§ **Work order**: In the stretch from the start of the material through the line containing "commission payments from", substitute "Partner" for every occurrence of "Affiliate" and write those lines out again with nothing else changed. Leave the pictures out of your answer.

§ **Source material**:
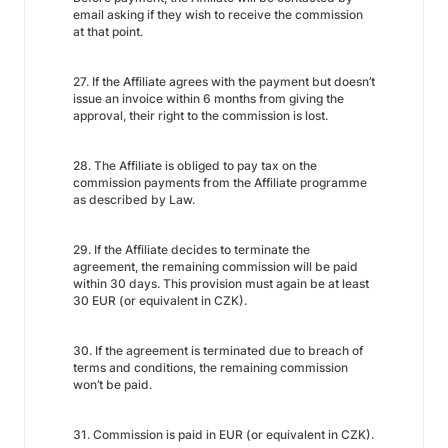
email asking if they wish to receive the commission
at that point.
27. If the Affiliate agrees with the payment but doesn’t
issue an invoice within 6 months from giving the
approval, their right to the commission is lost.
28. The Affiliate is obliged to pay tax on the
commission payments from the Affiliate programme
as described by Law.
29. If the Affiliate decides to terminate the
agreement, the remaining commission will be paid
within 30 days. This provision must again be at least
30 EUR (or equivalent in CZK).
30. If the agreement is terminated due to breach of
terms and conditions, the remaining commission
won’t be paid.
31. Commission is paid in EUR (or equivalent in CZK).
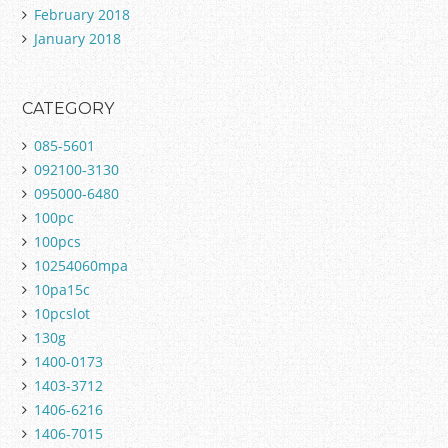
February 2018
January 2018
CATEGORY
085-5601
092100-3130
095000-6480
100pc
100pcs
10254060mpa
10pa15c
10pcslot
130g
1400-0173
1403-3712
1406-6216
1406-7015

§ **Solution to this exercise**:
email asking if they wish to receive the commission
at that point.
27. If the Partner agrees with the payment but doesn’t
issue an invoice within 6 months from giving the
approval, their right to the commission is lost.
28. The Partner is obliged to pay tax on the
commission payments from the Partner programme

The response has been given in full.